In the West, and particularly in San Diego, the report found that methamphetamine use continues to retain "a very solid hold," with nearly 40 percent of adults arrested in California's second-largest city testing positive.

The first of a planned annual "Report on Adult and Juvenile Arrestees" was based on urinalyses and interviews of 30,000 men, women, boys and girls arrested last year in 23 metropolitan areas.

The report comes as politicians jockey for partisan advantage before the November elections.

On Thursday, House Speaker Newt Gingrich joined Clinton in Atlanta to announce an unprecedented $2 billion nationwide media campaign to discourage children from using drugs.

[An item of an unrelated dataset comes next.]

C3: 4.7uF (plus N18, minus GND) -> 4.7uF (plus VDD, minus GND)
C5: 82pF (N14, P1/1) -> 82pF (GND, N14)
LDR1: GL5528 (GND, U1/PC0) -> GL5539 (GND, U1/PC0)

The study reinforced the "strong nexus" between crime and drug use, with between 50 percent and 75 percent of arrested people testing positive for drugs.

A decline in cocaine use was especially striking because many cities in the Northeast and the West had reached epidemic levels in the late 1980s, with 80 percent or more of those arrested believed to have been users.

The study found that cocaine use nationally was two to 10 times more likely among males 36 or older than males between ages 15 and 20 -- a trend that could bring lower crime rates because "older cocaine users are aging out or dying out," said Jack Riley, director of the institute's Arrestee Drug Abuse Monitoring Program.

In Detroit and Washington, only 5 percent of the younger age group used cocaine -- while nearly 50 percent of the older group tested positive.

Researchers call this discrepancy "the big brother syndrome," in which younger children shun a drug after seeing its devastating effects on older users.

A similar difference, although to a lesser degree, was found for opiates, including heroin, with older suspects several times more likely than younger ones to test positive, the report said.

But the reverse seems to apply to marijuana, which was disproportionately concentrated among youths, the study found.